A long, narrow street connecting two of Saigon’s biggest arteries, Phan Văn Hân Street is lined with cheap food stalls frequented by locals and students from nearby universities. Just across the Thị Nghè Channel from the glitz and glamour of Saigon’s central District 1, Phan Văn Hân Street has a very local, unpretentious atmosphere. The street is densely packed with food vendors, shops, homes, businesses and motorbikes, creating an intimate environment where space (which is in short supply) is often shared. Snail and shellfish eateries – lit by naked fluorescent light bulbs – set up on the pavement next to the peeling plaster of old homes; bánh xèo stalls occupy local people’s doorsteps; soup vendors serve customers at tiny tables on a slither of sidewalk no more than a few feet wide. The scented smoke from all these food vendors drifts into the street, where their wonderful aromas mingle with the exhaust fumes from passing traffic.


Shellfish eatery on the street

This is a very lively little neighbourhood where all the classic Vietnamese street food dishes are well-represented. Come between 6.00-8.30pm to experience it at its busiest. Try the delicious bánh xèo at 101/2 Phan Văn Hân; they’re crispy on the outside but moist on the inside: perfect. A fried street food classic bột chiên (rice flour cubes that I often refer to as ‘Vietnamese French fries’) can be found right on the corner of Phan Văn Hân and Xô Viết Nghẹ Tĩnh streets. The vendor here has been serving bột chiện for 20 years and has gotten pretty darn good at it. One of the most famous noodle joints in the area Lương Ký Mì Gia (1 Huỳnh Mẫn Đạt Street) is right at the eastern extreme of Phan Văn Hân Street. They sell all sorts of noodles but the dish that brought them fame is mì vịt tiềm (fresh yellow noodles with marintated duck) – get here early because they run out of this popular dish fast.

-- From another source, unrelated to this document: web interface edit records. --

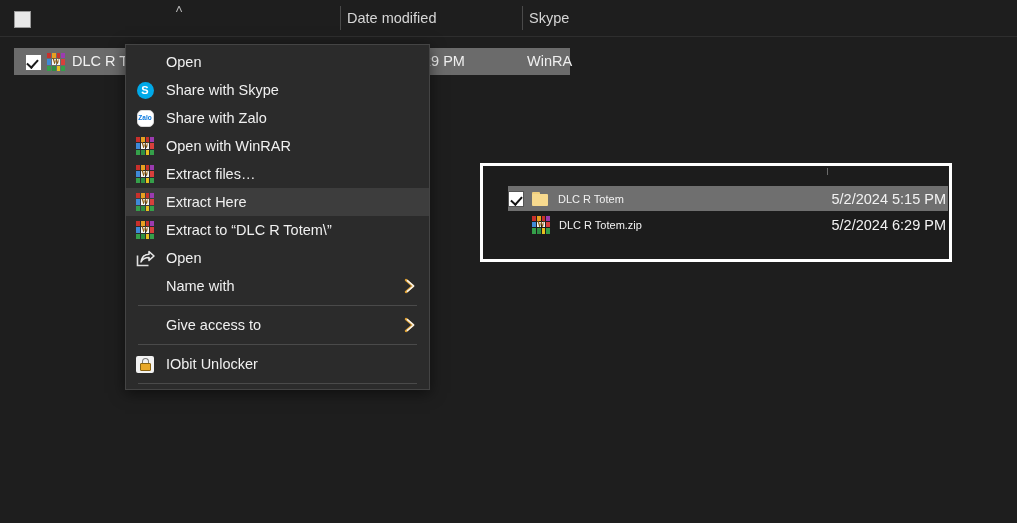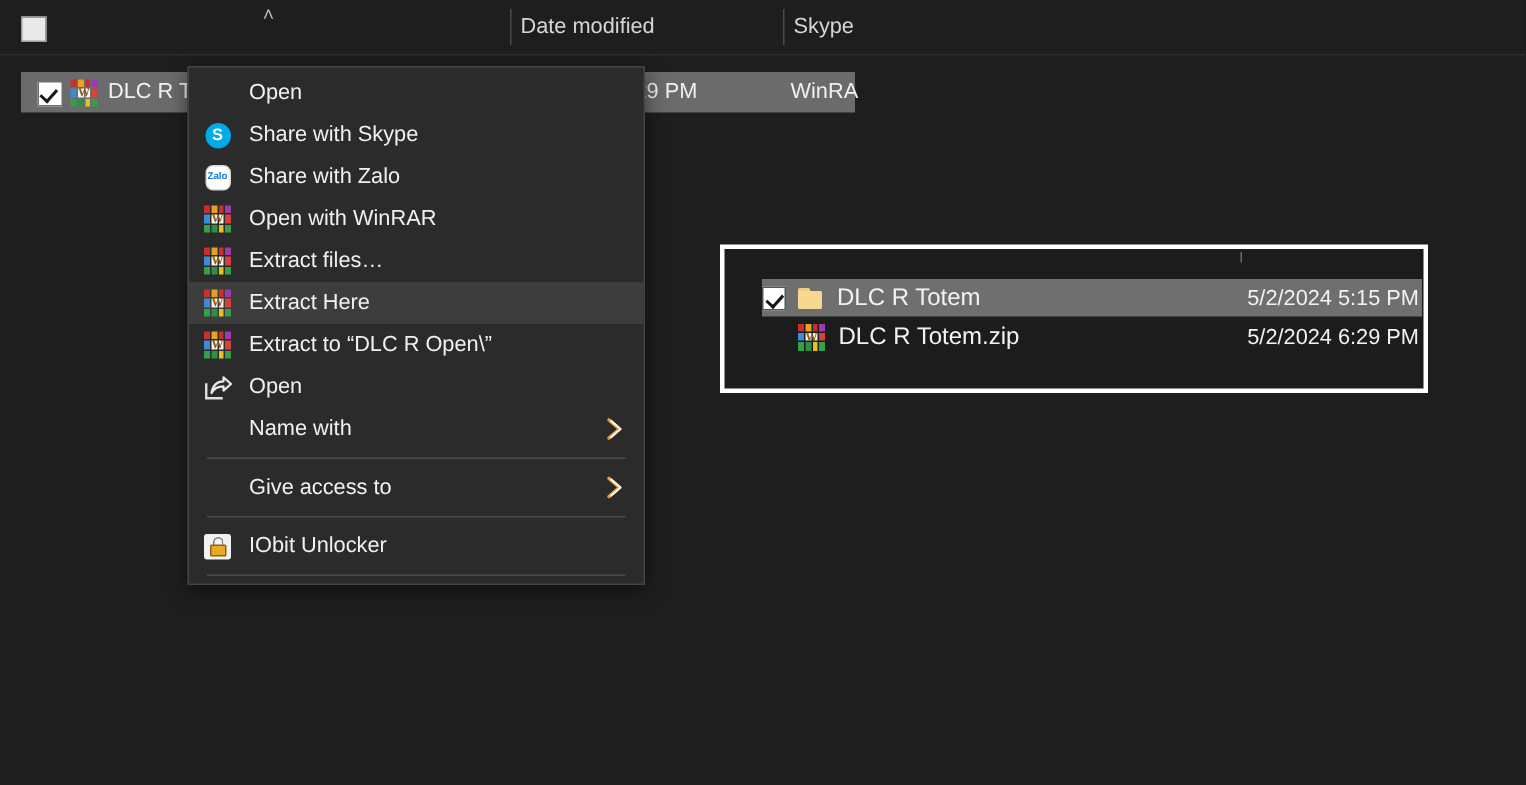--- a/index.html
+++ b/index.html
@@ -317,21 +317,21 @@
   .inset-row .ir-spacer {
     width: 24px;
     flex: 0 0 24px;
   }
   .inset-row .ir-icon {
     margin-right: 9px;
     display: flex;
     align-items: center;
   }
   .inset-row .ir-name {
-    font-size: 16px;
+    font-size: 11px;
     color: #f2f2f2;
     white-space: nowrap;
   }
   .inset-row .ir-date {
     margin-left: auto;
     font-size: 14.5px;
     color: #f2f2f2;
     white-space: nowrap;
     padding-right: 2px;
   }
@@ -474,21 +474,21 @@
           <i></i>
           <i></i>
           <i></i>
           <i></i>
           <i></i>
           <i></i>
           <i></i>
           <b>W</b>
         </span>
     </span>
-    <span class="mi-label">Extract to “DLC R Open\”</span>
+    <span class="mi-label">Extract to “DLC R Totem\”</span>
   </div>
 
   <div class="menu-item">
     <span class="mi-icon">
       <svg width="19" height="17" viewBox="0 0 19 17">
         <path d="M1.5 5.5 L1.5 15.5 L12.5 15.5" fill="none" stroke="#e0e0e0" stroke-width="1.6"></path>
         <path d="M5 12 C6 6 9.5 4.2 13 4.2 L13 1.5 L18 6 L13 10.4 L13 7.6 C9.5 7.6 6.6 9 5 12 Z" fill="none" stroke="#e8e8e8" stroke-width="1.5" stroke-linejoin="round"></path>
       </svg>
     </span>
     <span class="mi-label">Open</span>

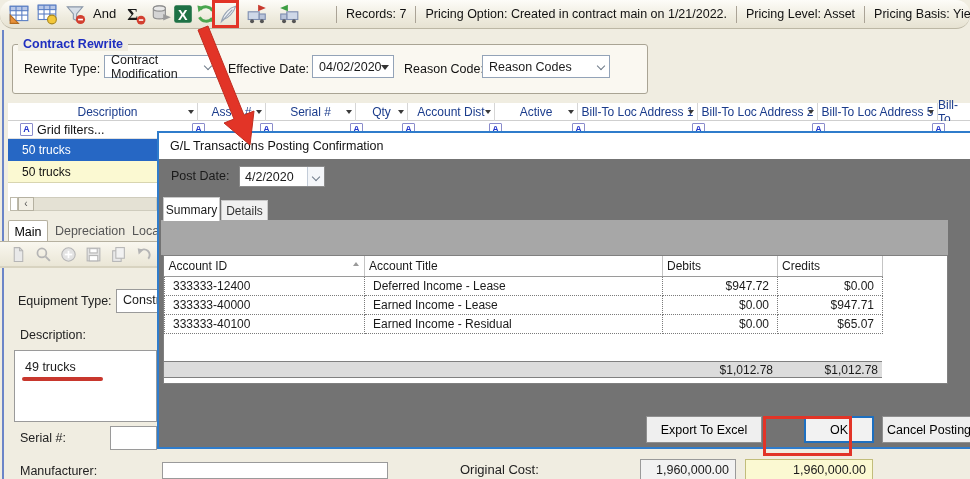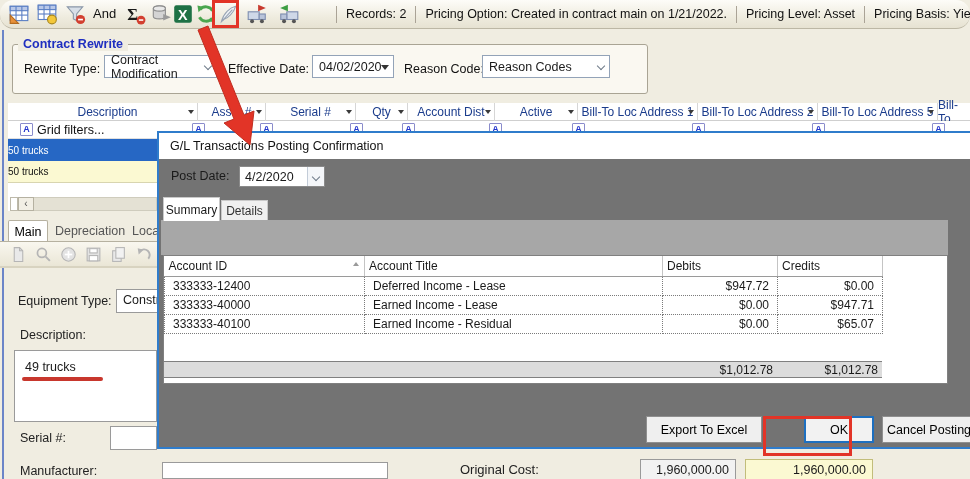--- a/index.html
+++ b/index.html
@@ -39,21 +39,21 @@
   .gcol { position:absolute; top:0; height:18px; border-right:1px solid #d6d6d6;
     color:#1b3c8c; font-size:12px; display:flex; align-items:center; justify-content:center; }
   .gcol .gtri { position:absolute; right:3px; top:7px; border-left:3.5px solid transparent;
     border-right:3.5px solid transparent; border-top:4.5px solid #3a3a3a; }
   .filter-row { left:8px; top:121px; width:962px; height:18px; background:#fff; border-bottom:1px solid #e0e0e0; }
   .afilter { position:absolute; top:2px; width:13px; height:13px; border:1px solid #8a8ccc; background:#fff;
     color:#2233cc; font-size:9px; font-weight:bold; text-align:center; line-height:11px; border-radius:1px; }
   .grow { left:8px; width:962px; height:22px; display:flex; align-items:center; }
   .grow-blue { top:139px; background:#2667c4; color:#fff; }
   .grow-yellow { top:161px; background:#fbf9d2; color:#111; border-bottom:1px solid #d8d5b0; }
-  .grow .txt { font-size:10px; }
+  .grow .txt { margin-left:14px; font-size:12px; }
   .sliver { position:absolute; left:951px; width:19px; overflow:hidden; white-space:nowrap; font-size:12.5px; }
   .hscroll { left:10px; top:197px; width:147px; height:14px; display:flex; }
   .hs-notch { width:8px; height:14px; background:#fff; border:1px solid #bdb9aa; }
   .hs-btn { width:16px; height:14px; background:#f2efe5; border:1px solid #b5b1a1; color:#555;
     font-size:10px; line-height:12px; text-align:center; }
   .hs-track { flex:1; background:#e4e1d4; border:1px solid #cfccbd; border-left:none; }
 
   
   .ltab { position:absolute; top:220px; height:22px; display:flex; align-items:center; justify-content:center;
     font-size:12.5px; }
@@ -174,21 +174,21 @@
     </svg>
     <svg class="tb-icon" style="left:278px" viewBox="0 0 20 20">
       <rect x="8" y="8" width="10" height="7" fill="#cfd8e8" stroke="#7d8db0"></rect>
         <rect x="2.5" y="10" width="5.5" height="5" fill="#b9c4da" stroke="#7d8db0"></rect>
       <circle cx="5.5" cy="16.5" r="1.8" fill="#555"></circle>
         <circle cx="14.5" cy="16.5" r="1.8" fill="#555"></circle>
       <polygon points="9,1.5 2,4.5 9,7.5" fill="#3d9e43"></polygon>
     </svg>
     <div class="status">
       <span class="sep"></span>
-      <span>Records: 2</span>
+      <span>Records: 7</span>
       <span class="sep"></span>
       <span>Pricing Option: Created in contract main on 1/21/2022.</span>
       <span class="sep"></span>
       <span>Pricing Level: Asset</span>
       <span class="sep"></span>
       <span>Pricing Basis: Yield</span>
     </div>
   </div>
 
   <div class="abs blue-edge"></div>

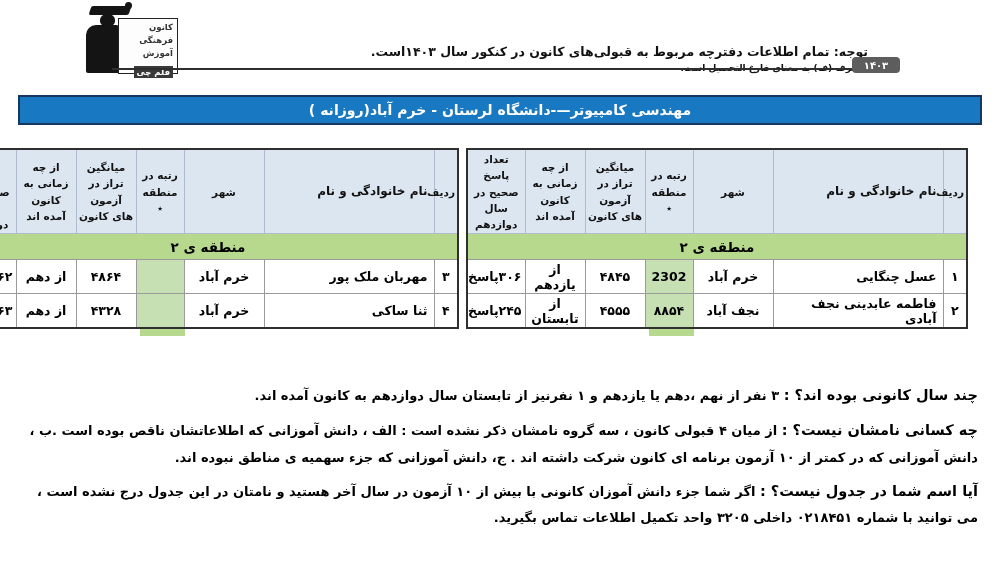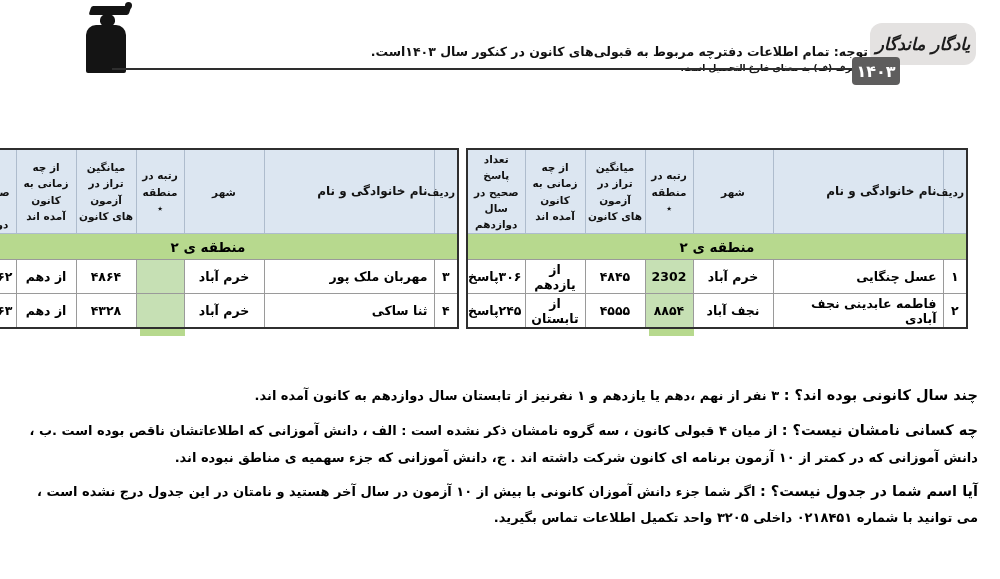--- a/index.html
+++ b/index.html
@@ -19,22 +19,22 @@
   .hline { position: absolute; top: 68px; left: 112px; right: 104px; border-top: 2.5px solid #2e2e2e; }
 
   .notice { position: absolute; right: 132px; top: 36px; text-align: right; color: #111; }
   .notice-main { font-size: 12.5px; font-weight: 700; margin-top: 8px; }
   .notice-sub { font-size: 9px; font-weight: 700; margin-top: 4px; }
   .bullet { font-size: 8px; vertical-align: 1px; }
 
   .yadegar { position: absolute; right: 24px; top: 23px; width: 106px; height: 42px; background: #e4e2e1; border-radius: 12px;
              display: flex; align-items: center; justify-content: center;
              font-family: "DejaVu Serif", "Liberation Serif", serif; font-style: italic; font-weight: 700; font-size: 17px; color: #1c1c1c; }
-  .yearbox { position: absolute; right: 100px; top: 57px; width: 48px; height: 28px; background: #5e5d5d; color: #fff; border-radius: 4px;
-             display: flex; align-items: center; justify-content: center; font-size: 16px; font-weight: 700; }
+  .yearbox { position: absolute; right: 100px; top: 57px; width: 48px; height: 16px; background: #5e5d5d; color: #fff; border-radius: 4px;
+             display: flex; align-items: center; justify-content: center; font-size: 10px; font-weight: 700; }
 
   
   .titlebar { position: absolute; top: 95px; left: 18px; right: 18px; height: 30px; background: #1878c2; border: 2px solid #17375e;
               display: flex; align-items: center; justify-content: center; color: #fff; font-weight: 800; font-size: 14px; }
 
   
   .tables { position: absolute; top: 148px; right: 32px; left: 18px; display: flex; gap: 7px; direction: rtl; }
   .twrap { flex: 1; }
   table.ktable { width: 100%; border-collapse: collapse; table-layout: fixed; border: 2px solid #2f2f2f; background: #fff; }
   .ktable th { background: #dce6f1; color: #111; font-size: 10.5px; font-weight: 700; border: 1px solid #aebccd;
@@ -55,35 +55,41 @@
 </head>
 <body>
 
 <div class="page">
 
   <div class="logo">
     <div class="cap"></div>
     <div class="cap-knob"></div>
     <div class="head"></div>
     <div class="gown"></div>
+    <div class="board">
+      <div class="bline">کانون</div>
+      <div class="bline">فرهنگی</div>
+      <div class="bline">آموزش</div>
+      <span class="bhl">قلم چی</span>
+    </div>
   </div>
 
   <div class="notice">
     <div class="notice-main">توجه: تمام اطلاعات دفترچه مربوط به قبولی‌های کانون در کنکور سال ۱۴۰۳است.</div>
     <div class="notice-sub">
       <span class="bullet">●</span>
       <span>حرف (ف) به معنای فارغ التحصیل است.</span>
     </div>
   </div>
 
   <div class="hline"></div>
 
-  <div class="yadegar">یادگار ماندگار</div>
   <div class="yearbox">۱۴۰۳</div>
 
+  <div class="titlebar">مهندسی کامپیوتر—-دانشگاه لرستان - خرم آباد(روزانه )</div>
 
   <div class="tables">
 
     <div class="twrap">
       <table class="ktable">
         <colgroup>
             <col style="width:24px">
             <col style="width:170px">
             <col style="width:80px">
             <col style="width:48px">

Bánh xèo at 101/2 Phan Văn Hân street



She’s been serving bột chiên for 20 years

5. Cô Giang Street: District 1

Cô Giang is a long, straight street that unofficially marks the southern perimeter of Saigon’s burgeoning backpacker area in District 1. However, Cô Giang Street is a lot quieter than Phạm Ngũ Lão, Bùi Viện and Đề Thám streets whose bars, western restaurants and mini-marts make up the centre of the backpacker district. In general, travellers who choose to stay or spend time on Cô Giang Street are looking to get something more ‘authentic’, more ‘Vietnamese’ from their time in Saigon. While Cô Giang is not as densely packed with food stalls as other streets in this list, it still offers plenty of local street-life and bustling open-air eateries, especially around the intersection of Cô Giang and Đề Thám streets. In the evenings bright fluorescent light bulbs illuminate streetside barbeques, whooshing woks, and bubbling cauldrons. Scented cooking smoke fills the air and hangs, like a Dickensian fog, over the diners sitting at tables on the sidewalk.


Smoke fills the night on Cô Giang Street 

Right on the corner of Cô Giang and Đề Thám streets there’s a cluster of hugely popular outdoor restaurants, specializing in thick Chinese-style fried noodles called hủ tiếu xào. Quán 17 is particularly good for this dish and there are plenty of other items on the menu here – most of which have been translated into inadvertently hilarious English, thanks, I suspect, to Google Translate: ‘vegetable of transcendent garlic’ was one of my favourites. Don’t miss the stalls selling bò lá lốt (grilled beef rolled in aromtic betel leaf); they’re easy to find because of the smoking barbecues out front and the enticing smell. The bò lá lốt at Hoàng Yến (121 Cô Giang Street) is superb and very cheap too (20,000VNĐ per portion).